Moreover, with the federal government recently announcing a number of reviews into Australia's insolvency laws (only several months after introducing the most significant reforms to Australia's corporate insolvency regime in almost 30 years11) it is clear that Australia's corporate insolvency framework remains very much an evolving landscape.

The authors gratefully acknowledge the assistance of Nakita Wilkinson and Will Nelson, lawyers in the firm's Australian financial restructuring and insolvency group, for their invaluable assistance in preparing this article.

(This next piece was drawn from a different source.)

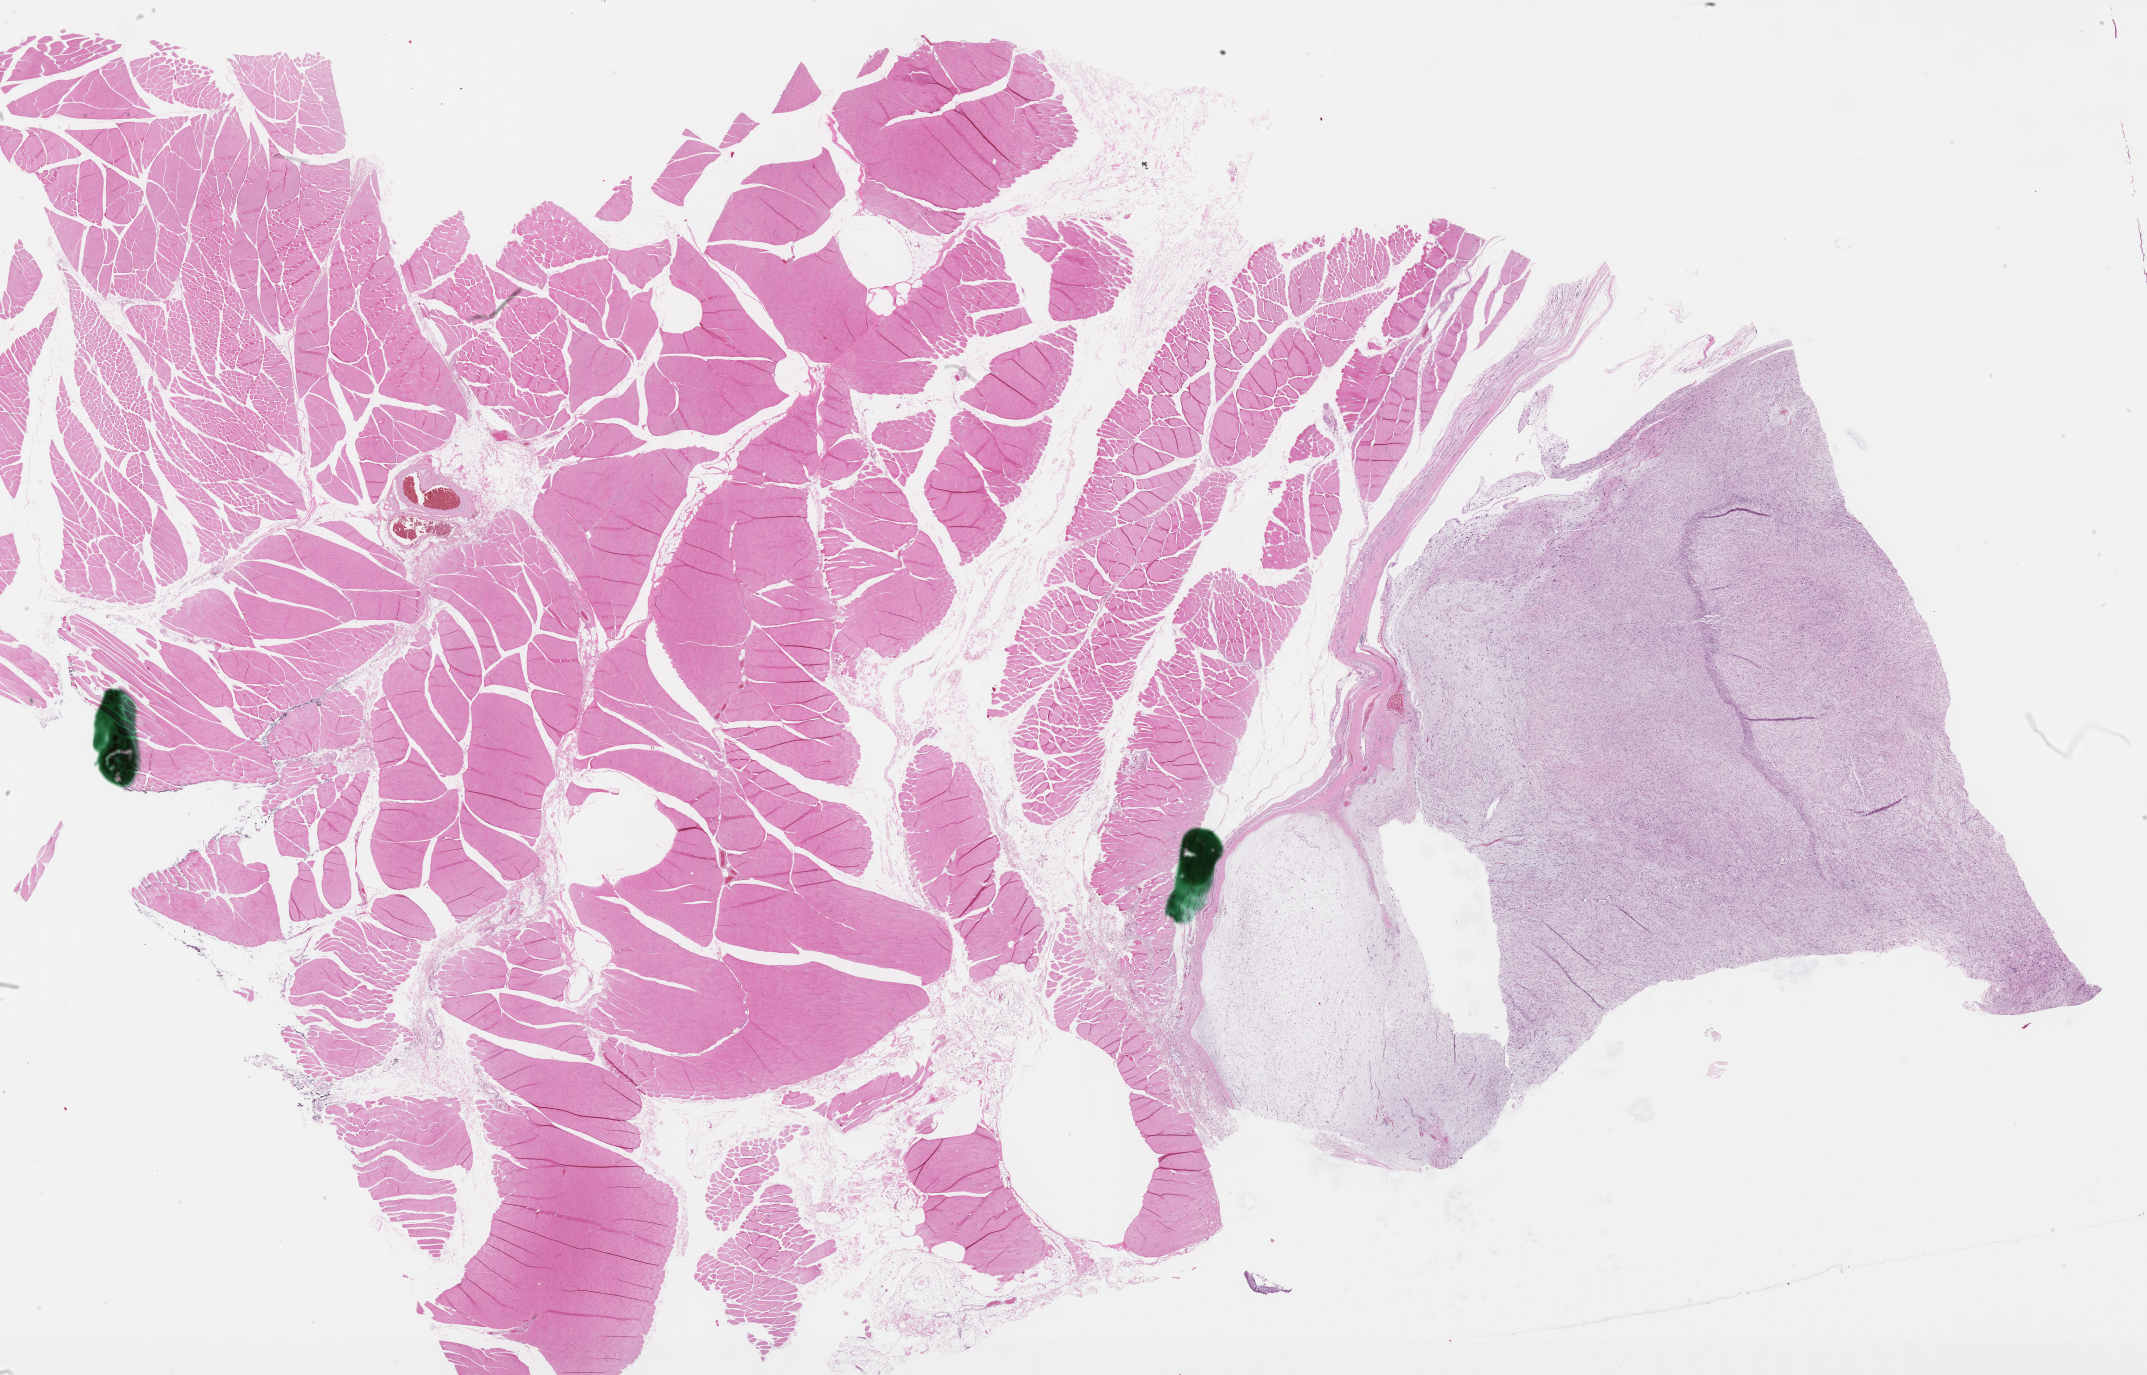
Digitized H&E tissue section (whole slide), a low-resolution overview of the entire scanned area, about 34.5 x 22.1 mm, formalin-fixed paraffin-embedded (FFPE) diagnostic section, sample: primary tumour, connective, subcutaneous and other soft tissues. Male, age 75 years at initial diagnosis.
Histologic diagnosis: Fibromyxosarcoma.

1   See Laura Johns, Jonathon Turner, Tim Mornane and Shelley Merenda, "Voluntary administration and the evolving judicial approach to the reallocation of financial risk in the face of COVID-19" Q2/Q3 (2020) Norton Rose Fulbright International Restructuring Newswire-5.

2   Strawbridge, Virgin Australia Holdings Ltd (Admins Apptd) (No 2), Re (2020) 144 ACSR 347.

3   Strawbridge, Re of Virgin Australia Holdings Ltd (Admins Apptd) (2020) 144 ACSR 310 at [5].

4   Nassim Khadem, "Sale of Virgin Australia to Bain Capital during COVID pandemic was like no other in Australian corporate history, says administrator" (18 November 2020) ABC News.

5   [2020] VSC 833.

6   In re: CraftWorks Parent LLC et al., Case Number 1:20-bk-10475 (BLS).

7   [2021] WASC 165. It is noted that Norton Rose Fulbright represent the administrators appointed to Tiger Resources.

8   Ibid at [73].

9   Ibid at [76].

10   Ibid at [75].

11   For a discussion of these reforms, see Jeffery Black and Tim Mornane, "Insolvency law reform in Australia: big benefits for small and medium enterprises?" Q1 (2021) Norton Rose Fulbright International Restructuring Newswire-6.